EN el año 1771, el abate Joseph Dinouart (1716-1786), eclesiástico mundano y polígrafo escribió en París un ensayo intitulado L’Art de se taire (El arte del callar). Decía Dinouart que para callar bien, no basta con cerrar la boca y no hablar; que hay que saber gobernar la lengua, reconocer los momentos en que conviene contenerla, o darle una libertad moderada; seguir las reglas que la prudencia prescribe en esta materia, y distinguir, en los acontecimientos de la vida, las ocasiones en que el silencio debe ser inviolable; ser de una firmeza inflexible cuando se trata de observar, sin equivocarse,
todo lo que se considera conveniente para callar bien; y todo esto supone reflexiones, luces y conocimiento. Porque el primer grado de la sabiduría es saber callar; el segundo es saber hablar poco y moderarse en el discurso; el tercero es saber hablar mucho, sin hablar mal y sin hablar demasiado; pues sólo se debe dejar de callar cuando se tiene algo que decir más valioso que el silencio.
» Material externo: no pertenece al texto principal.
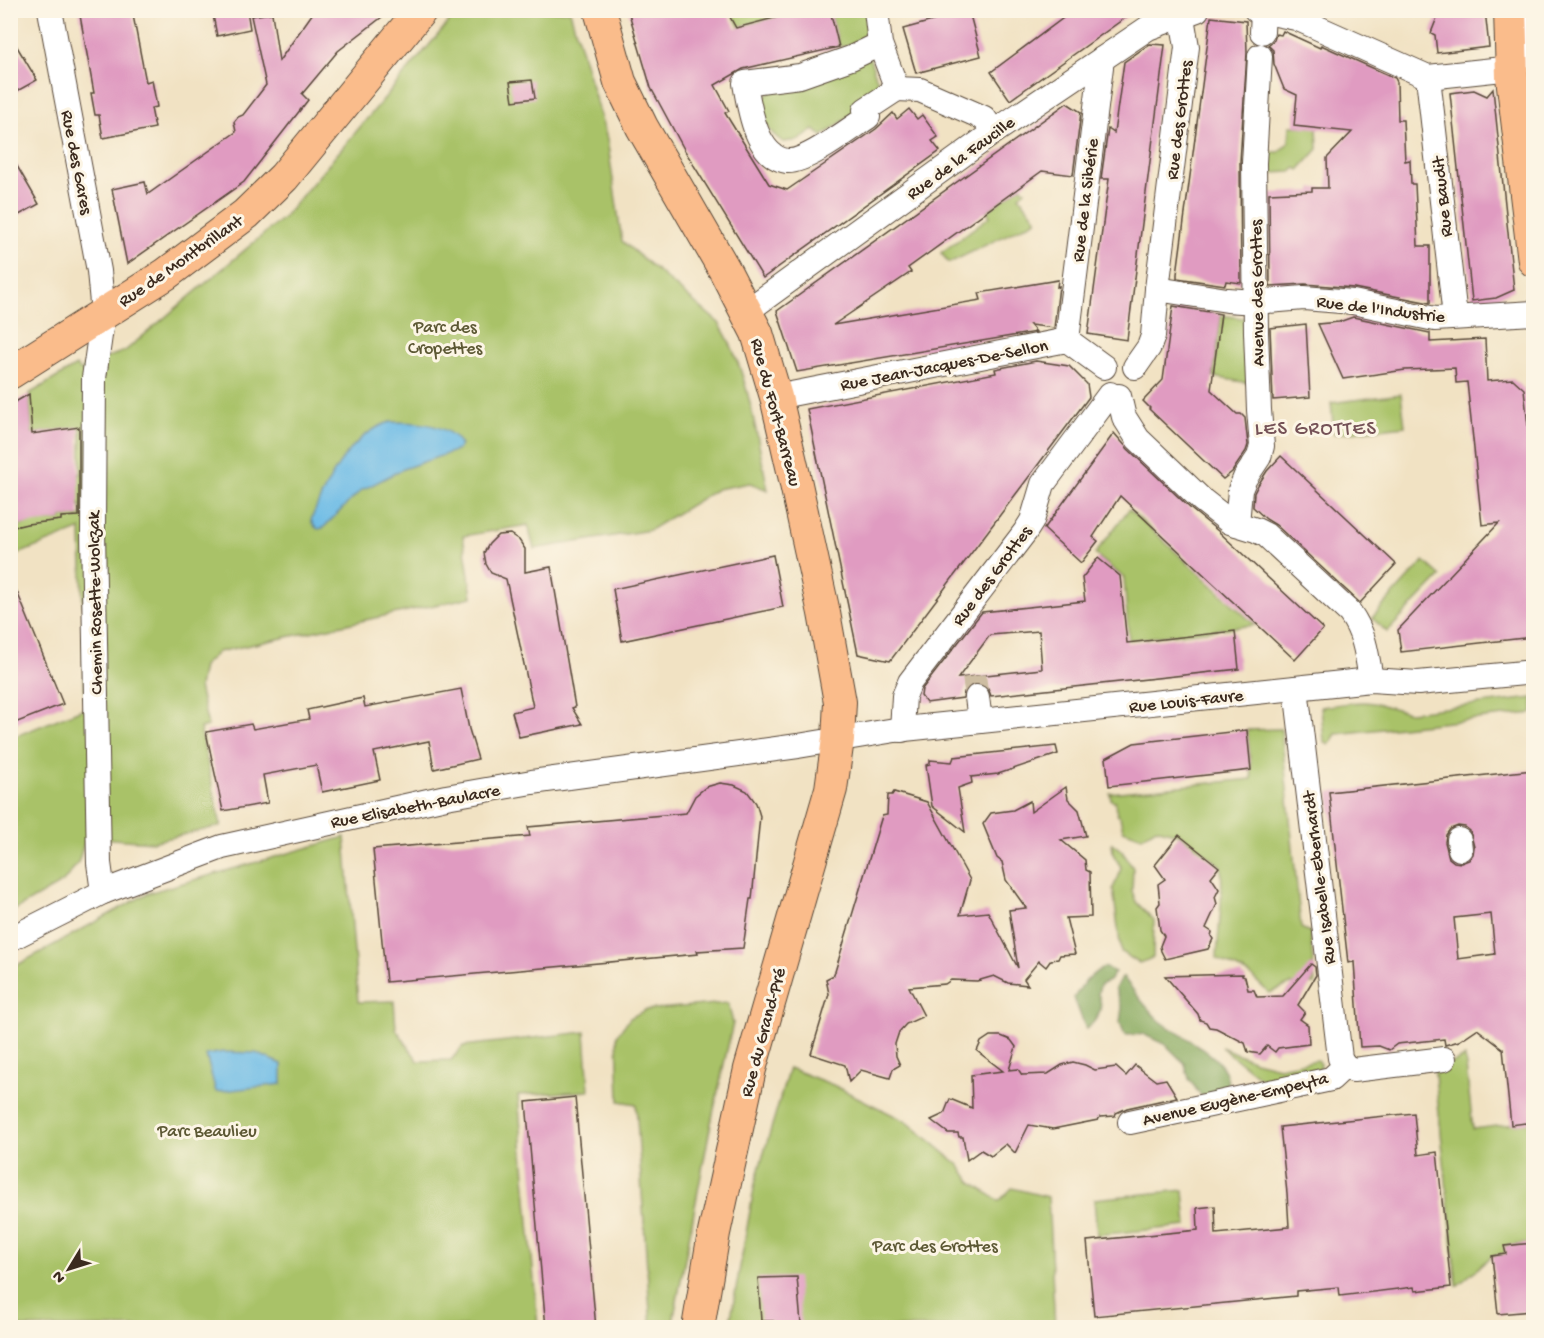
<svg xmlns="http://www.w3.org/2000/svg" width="1544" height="1338" font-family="'Gochi Hand',sans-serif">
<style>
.green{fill:#a9c268;stroke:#727643;stroke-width:1.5}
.forest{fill:#86a85c;stroke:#60693d;stroke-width:1.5}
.water{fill:#6cbbe6;stroke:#547282;stroke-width:1.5}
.building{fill:#e09bc1;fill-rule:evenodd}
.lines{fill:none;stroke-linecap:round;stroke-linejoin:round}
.minor-tunnel{stroke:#cdbda2;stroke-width:24;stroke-dasharray:24 12;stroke-linecap:butt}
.minor-casing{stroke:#564637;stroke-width:26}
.major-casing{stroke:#564637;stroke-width:34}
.minor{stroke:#fff;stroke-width:24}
.major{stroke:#fabc8b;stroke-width:32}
.labels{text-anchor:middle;stroke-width:6;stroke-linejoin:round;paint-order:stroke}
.street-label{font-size:18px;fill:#3b2a1e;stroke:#fcf5e5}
.park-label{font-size:18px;fill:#5c5834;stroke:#fcf5e5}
.neighbourhood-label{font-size:20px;letter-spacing:1.5px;fill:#755257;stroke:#fcf5e5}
</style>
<rect width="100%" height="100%" fill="#fcf5e5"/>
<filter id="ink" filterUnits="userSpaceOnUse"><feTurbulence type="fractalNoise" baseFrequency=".0167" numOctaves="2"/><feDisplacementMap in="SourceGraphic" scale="12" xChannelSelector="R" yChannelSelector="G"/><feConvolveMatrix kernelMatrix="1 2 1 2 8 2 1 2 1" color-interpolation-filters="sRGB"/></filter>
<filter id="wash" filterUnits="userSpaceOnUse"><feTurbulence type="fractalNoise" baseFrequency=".008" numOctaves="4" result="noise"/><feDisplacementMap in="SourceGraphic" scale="24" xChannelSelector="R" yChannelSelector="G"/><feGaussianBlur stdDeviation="1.35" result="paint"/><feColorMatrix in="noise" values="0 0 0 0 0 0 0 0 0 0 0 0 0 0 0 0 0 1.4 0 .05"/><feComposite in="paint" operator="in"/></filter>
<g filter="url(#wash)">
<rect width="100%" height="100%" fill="#f1e2c3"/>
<g class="green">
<path d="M458 11H570L607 139 622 241 719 323C749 371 756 435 768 490L750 483 717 489 650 530 534 549 528 525 463 536 472 597 218 652 203 666 199 687 208 726 200 728 221 826 152 842 86 837 78 863 63 882 11 912V738L85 708 81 529 11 557V528L33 522 61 520V517L82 516 81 505 65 507 72 474H81V427L32 434 29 394 76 366 83 372V366L125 351 284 217Z"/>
<path d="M732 11H804L739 27Z"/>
<path d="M830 11H867C869 38 865 41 839 47Z"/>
<path d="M868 54 882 93 822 136 814 130 799 140 783 142C764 129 764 121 760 100L803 69Z"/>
<path d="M1290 126 1317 127 1318 149 1299 170 1296 168 1291 172 1271 173 1262 163 1263 152H1279L1289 142Z"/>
<path d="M1021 186 1025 191 1019 196 1037 220 949 263 941 253 990 216 987 211Z"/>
<path d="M1221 315 1248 319 1249 383 1213 377Z"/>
<path d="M1401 394 1405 426 1334 434 1331 403Z"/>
<path d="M1129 509 1255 625 1129 640 1124 578 1095 554Z"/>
<path d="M1424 561 1441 576 1387 632 1372 618Z"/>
<path d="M1533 698V713L1336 734 1329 745 1324 742 1321 707C1338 705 1356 700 1373 703 1385 705 1397 710 1410 712Z"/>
<path d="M1281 729 1301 928 1310 932 1315 984H1291L1269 993 1249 974 1217 959C1218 928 1224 897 1221 866L1181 835 1156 828 1142 837 1123 830 1120 817 1117 815 1115 801 1111 800 1110 793 1252 779 1247 730Z"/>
<path d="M345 837 358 1002 394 1001 396 1029 418 1061 451 1060 463 1046 585 1032 589 1091 518 1095 538 1327H11L10 969 148 893Z"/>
<path d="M1112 843 1122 851 1133 868 1132 891 1136 902 1154 920 1153 958 1139 963 1121 952 1113 888 1119 876 1121 867 1113 854Z"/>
<path d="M728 1003 733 1023 711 1123 672 1327H651L636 1104 619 1101 617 1035 630 1018 645 1010Z"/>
<path d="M1221 1047 1255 1061 1279 1067 1317 1060 1320 1064 1321 1068 1315 1072 1267 1083Z"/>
<path d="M1465 1057 1473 1129 1530 1122 1533 1148V1243L1505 1246 1506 1254 1492 1256 1457 1286 1434 1066 1443 1067Z"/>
<path d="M789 1068 833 1085 907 1122 959 1165 971 1182 999 1201 1012 1188 1048 1197 1055 1327 729 1328 755 1183Z"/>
<path d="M1184 1190 1187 1226 1097 1235 1094 1199Z"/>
</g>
<g class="forest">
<path d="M1104 967 1115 972 1109 981 1100 985 1098 994C1105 1008 1097 1021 1086 1029L1074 998C1082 984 1090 975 1104 967Z"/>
<path d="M1123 977C1134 991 1146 1008 1159 1020 1177 1036 1244 1062 1224 1093L1201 1096 1189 1079 1185 1064 1166 1045 1143 1034 1127 1035 1124 1033 1120 1022 1122 1008 1115 988Z"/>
</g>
<g class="water">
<path d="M390 422C413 422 448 422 461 445L458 450 403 469 360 491 323 528 318 529 314 526 311 520C326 482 349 435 390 422Z"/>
<path d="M223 1052 256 1053 282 1064V1084L216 1092 206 1055Z"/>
</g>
<g id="blocks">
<g class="building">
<path d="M79 10H132L146 82 152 80 157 107 151 108 155 128 103 138 99 115H95L91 93H94Z"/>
<path d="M212 10H247L250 29 217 36Z"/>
<path d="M315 10H391L338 51 302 94 308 100 244 182 127 264 112 189 145 182 148 194 236 132 234 122 238 117 243 115 266 85 251 16 272 13 279 61Z"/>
<path d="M628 10H726L736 28 804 10H830L839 47 743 69 715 85 729 111 725 113 769 184 787 190 876 129 893 113 897 119 909 109 917 119 922 115 938 137 932 141 940 151 763 278 685 151 651 88Z"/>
<path d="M1074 10H1136L1010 100 991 72Z"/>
<path d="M1440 10H1485L1489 47 1437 53 1435 35 1431 33Z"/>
<path d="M969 11 981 56 916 73 903 29Z"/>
<path d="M1211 17 1246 21 1247 53 1240 162 1241 283 1226 281 1225 285 1177 278V274Z"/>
<path d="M1283 31 1320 48 1321 45 1395 78 1397 82 1398 120H1403L1405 161 1410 160 1411 184H1415L1418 246H1430V303L1354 288 1305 284 1270 286 1269 193 1312 191V188H1328L1327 158 1352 132 1294 126 1297 95 1284 89 1274 64 1273 50 1268 45 1274 40 1276 34 1281 35Z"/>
<path d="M10 35 37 80 10 95Z"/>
<path d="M1150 44 1165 45 1127 340 1088 334 1109 179H1101L1108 129 1114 133 1124 62Z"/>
<path d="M532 80 535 98 513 101 510 82Z"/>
<path d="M1493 89 1514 290 1496 298 1472 301 1450 93 1474 90 1487 96Z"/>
<path d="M1067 103 1081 112 1073 175 1042 171 908 268 911 272 833 325 981 300 979 293 1058 280 1057 287 1059 286 1054 328 1030 325 1036 332 797 372 777 311Z"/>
<path d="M10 154 39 204 10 220Z"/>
<path d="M1173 306 1221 314 1211 390 1237 414H1241L1245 418 1248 445 1246 451 1232 472 1223 479 1149 409 1150 408 1143 401 1163 380Z"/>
<path d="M1353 317 1430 333V342L1485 339 1487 381 1513 379 1524 389 1533 472V637L1401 652 1398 630 1499 523 1482 525 1467 382 1456 383 1455 368 1405 370 1343 379 1318 324 1339 322Z"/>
<path d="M1306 324 1310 397 1273 400 1270 328Z"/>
<path d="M1036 361 1069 366 1087 384 1089 397 890 661 858 654 807 409 996 373 995 369Z"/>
<path d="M29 394 32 434 79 427V516L61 517V520L27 524 10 528V405Z"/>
<path d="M1114 433 1128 449 1192 510 1218 531 1323 629 1295 660 1120 496 1093 537 1098 541 1081 563 1044 529Z"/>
<path d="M1281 456 1396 564 1360 603 1276 525 1266 519 1253 507 1254 493 1258 485 1267 471Z"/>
<path d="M510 534 519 540 525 549V572L551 567 575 707 572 708 582 724 519 737 512 712 533 707 506 579 491 573 486 564 484 553 489 544 498 535Z"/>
<path d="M773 555 783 607 622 641 613 589Z"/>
<path d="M1098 558 1120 576 1127 643 1235 631 1239 669 991 696 988 688 982 684 976 683 968 686 964 692 963 698 926 703 921 696 922 689 982 612 1085 601 1082 578ZM1039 631 1042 669 958 678 990 635Z"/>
<path d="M11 577 63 704 10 725V578Z"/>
<path d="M461 689 469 729 478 759 434 769 429 741 374 752 380 780 322 792 316 765 263 775 268 803 223 811 206 732 251 724 253 729 309 719 307 710 363 698 365 707Z"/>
<path d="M1247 730 1251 770 1109 786 1106 758 1134 743Z"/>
<path d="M1056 746 1058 754 998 774 971 777 972 783 958 788 965 832 932 806 926 765 930 764V760L952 762 954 757Z"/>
<path d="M1533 770V1122L1511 1125 1503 1049 1477 1029 1459 1041 1445 1045 1444 1039 1397 1044 1389 1050 1379 1046 1360 1047 1354 962 1348 963 1329 792ZM1458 826 1465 827 1470 831 1474 847 1473 854 1469 860 1461 863 1454 862 1449 858 1445 842 1446 835 1450 829ZM1491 914 1495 954 1458 959 1454 918Z"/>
<path d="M720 783 734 785 747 791 756 803 760 816 752 899H750L743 948 697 951 698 954 386 982 373 849 530 836 528 827 686 813 695 796 706 787Z"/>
<path d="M1066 787 1068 799 1079 810 1086 836 1061 840 1085 860 1086 870 1090 872 1091 917 1066 918 1075 954 1060 955 1058 959 1051 960 1046 967 1039 961 1024 979 1028 985 1008 983 994 976 977 981 951 980 945 984 909 987 924 1016 906 1024 899 1032 895 1044 896 1056 900 1065 893 1069 890 1078 861 1070 849 1082 845 1065 811 1054 829 994 826 979 834 975 882 816 887 815 888 795H892L894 792 927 802 970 880 960 915 988 912 1018 968 1009 910 1026 908 1006 880 1002 862 997 858 983 824 991 813 1013 810 1030 801 1031 812Z"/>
<path d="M1179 835 1219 867 1211 877 1219 889 1215 897 1217 904 1206 928 1212 932 1211 936 1213 939 1208 949 1165 959 1161 951 1160 946 1164 936 1160 930 1157 907 1160 903 1158 884 1165 879 1155 865Z"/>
<path d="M1311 964 1315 967 1316 975 1298 1005 1305 1012 1300 1019 1308 1025 1309 1044 1278 1048 1275 1052 1267 1046 1260 1054 1248 1052 1245 1043 1216 1028 1209 1027 1206 1022 1200 1020 1198 1014 1165 976 1242 974V976L1245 977 1248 990H1254L1257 997 1283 996Z"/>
<path d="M990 1036H1001L1011 1040 1016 1047 1009 1070 1018 1069 1022 1075 1048 1074 1062 1065 1073 1062 1085 1065 1095 1070 1116 1067 1126 1076 1135 1065 1156 1081 1166 1079 1177 1097 1127 1108 1116 1113 1115 1116 1100 1117 1098 1120 1053 1129 1029 1125 1015 1153 1006 1144 991 1156 981 1150 967 1160 963 1137H959L958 1133H948L931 1120 944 1114 950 1099 972 1108 971 1075 1003 1071 977 1051 981 1042Z"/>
<path d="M575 1097 596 1328H546L526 1102Z"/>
<path d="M1414 1113 1418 1155 1437 1152 1451 1287 1415 1291 1414 1287 1340 1296 1339 1287 1296 1291V1296L1094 1316 1087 1241 1198 1230 1197 1208 1215 1206 1216 1234 1289 1227 1287 1193 1280 1127Z"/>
<path d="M1533 1243V1311L1498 1314 1492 1256 1506 1254 1504 1246Z"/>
<path d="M797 1277 801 1324 773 1326V1321H761L758 1278Z"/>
</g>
</g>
</g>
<g filter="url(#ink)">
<use href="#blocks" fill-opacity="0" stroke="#564637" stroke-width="1.5"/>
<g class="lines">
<path class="minor-tunnel" d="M974 676 977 697"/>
<g class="minor-casing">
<g id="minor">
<path d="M50 10 99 271 103 314 94 378 93 530 99 863 103 892"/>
<path d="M876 10 880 44 897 89 865 110 868 117C851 128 806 163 787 161 756 157 749 107 745 83L800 76 851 58 880 44"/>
<path d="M1256 10 1296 18 1428 77 1512 68"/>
<path d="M1528 10 1534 61"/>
<path d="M1262 32 1263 10"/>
<path d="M1428 77 1455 317"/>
<path d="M897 89 920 90 984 118 994 132"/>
<path d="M1157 289 1227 300 1255 302 1304 298 1353 302 1435 319 1534 313"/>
<path d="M747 311 994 132 1148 28 1197 10"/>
<path d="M1067 340 1102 59"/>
<path d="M1135 367 1149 347 1153 336 1157 289 1187 47 1182 17 1183 10"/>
<path d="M1119 396 1124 417 1138 439 1202 500 1230 522 1256 530 1266 535 1350 613C1365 634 1367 655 1371 680"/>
<path d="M776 397 1067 340 1104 367"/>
<path d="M1237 524 1240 490 1245 478 1259 457 1262 446 1259 410 1256 332 1254 163 1260 56"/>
<path d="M1296 688 1340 1058 1345 1066"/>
<path d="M977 697 980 721"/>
<path d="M902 730 904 696 910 682 1025 532 1032 521 1043 484 1110 394"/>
<path d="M1459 840 1460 849"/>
<path d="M10 939 103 892 222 847 446 797 532 782 798 746 895 730 1371 680 1418 683 1534 672"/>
<path d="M1345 1066 1353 1070 1444 1059"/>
<path d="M1130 1122 1331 1079 1345 1066"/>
</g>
</g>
<g class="major-casing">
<g id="major">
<path d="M600 10 620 82 642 127 724 269 757 333 776 397 794 475 824 613 840 702 838 739 831 789 750 1069 714 1233 698 1328"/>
<path d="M1510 10 1512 77 1534 261"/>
<path d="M10 373 166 274 246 214 284 177 421 10"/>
</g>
</g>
<use href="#minor" class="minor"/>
<use href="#major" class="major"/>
</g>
</g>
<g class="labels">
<g class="street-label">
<text transform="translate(1178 120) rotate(-83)" y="6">Rue des Grottes</text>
<text transform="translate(960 157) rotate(-36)" y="6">Rue de la Faucille</text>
<text transform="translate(78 162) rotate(79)" y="6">Rue des Gares</text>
<text transform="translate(1441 197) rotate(-96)" y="6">Rue Baudit</text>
<text transform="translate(1084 200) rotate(-83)" y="6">Rue de la Sibérie</text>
<text transform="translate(180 260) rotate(-35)" y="6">Rue de Montbrillant</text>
<text transform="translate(1256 293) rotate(-91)" y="6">Avenue des Grottes</text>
<text transform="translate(1381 308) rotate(7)" y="6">Rue de l'Industrie</text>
<text transform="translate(944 364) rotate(-11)" y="6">Rue Jean-Jacques-De-Sellon</text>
<text transform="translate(777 412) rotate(75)" y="6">Rue du Fort-Barreau</text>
<text transform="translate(991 575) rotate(-53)" y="6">Rue des Grottes</text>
<text transform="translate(94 603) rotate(-91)" y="6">Chemin Rosette-Wolczak</text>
<text transform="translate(1186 700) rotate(-6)" y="6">Rue Louis-Favre</text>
<text transform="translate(415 805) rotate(-11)" y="6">Rue Elisabeth-Baulacre</text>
<text transform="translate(1318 878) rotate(-97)" y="6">Rue Isabelle-Eberhardt</text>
<text transform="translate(762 1032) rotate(-75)" y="6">Rue du Grand-Pré</text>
<text transform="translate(1235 1098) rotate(-13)" y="6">Avenue Eugène-Empeyta</text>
</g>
<g class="park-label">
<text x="445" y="332">Parc des<tspan x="445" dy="21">Cropettes</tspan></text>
<text x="207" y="1136">Parc Beaulieu</text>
<text x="935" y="1251">Parc des Grottes</text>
</g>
<g class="neighbourhood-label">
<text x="1316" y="434">LES GROTTES</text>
</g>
</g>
<rect width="1544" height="1338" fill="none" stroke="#fcf5e5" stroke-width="36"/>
<g transform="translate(69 1269) rotate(232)" stroke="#fcf5e5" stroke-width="4.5" paint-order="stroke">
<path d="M0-4.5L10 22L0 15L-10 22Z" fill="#3b2a1e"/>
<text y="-9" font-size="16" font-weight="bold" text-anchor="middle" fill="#3b2a1e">N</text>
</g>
</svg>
Pero no hay menos debilidad o imprudencia en callar cuando estamos obligados a hablar que ligereza e indiscreción en hablar cuando se debe callar. Y es que ha llegado el momento de usar la palabra. Y como diría Mayor Zaragoza, ha llegado el momento de plantarse, de no admitir lo inadmisible. De alzarse. De elevar la voz y tender la mano. Es tiempo de acción, de no ser espectador impasible: hemos de transformarnos de súbditos en ciudadanos, usando la fuerza de la palabra.
Porque están destruyendo nuestra sociedad, nuestra cultura, nuestra democracia y nuestro planeta. Hay que dar freno a la voracidad frenética de unos pocos y al radicalismo ideológico, sea físico o metafísico. El tiempo de callar ha concluido. A partir de ahora, delito de callar. ¡Construyamos cultura para frenar el derrumbe inminente!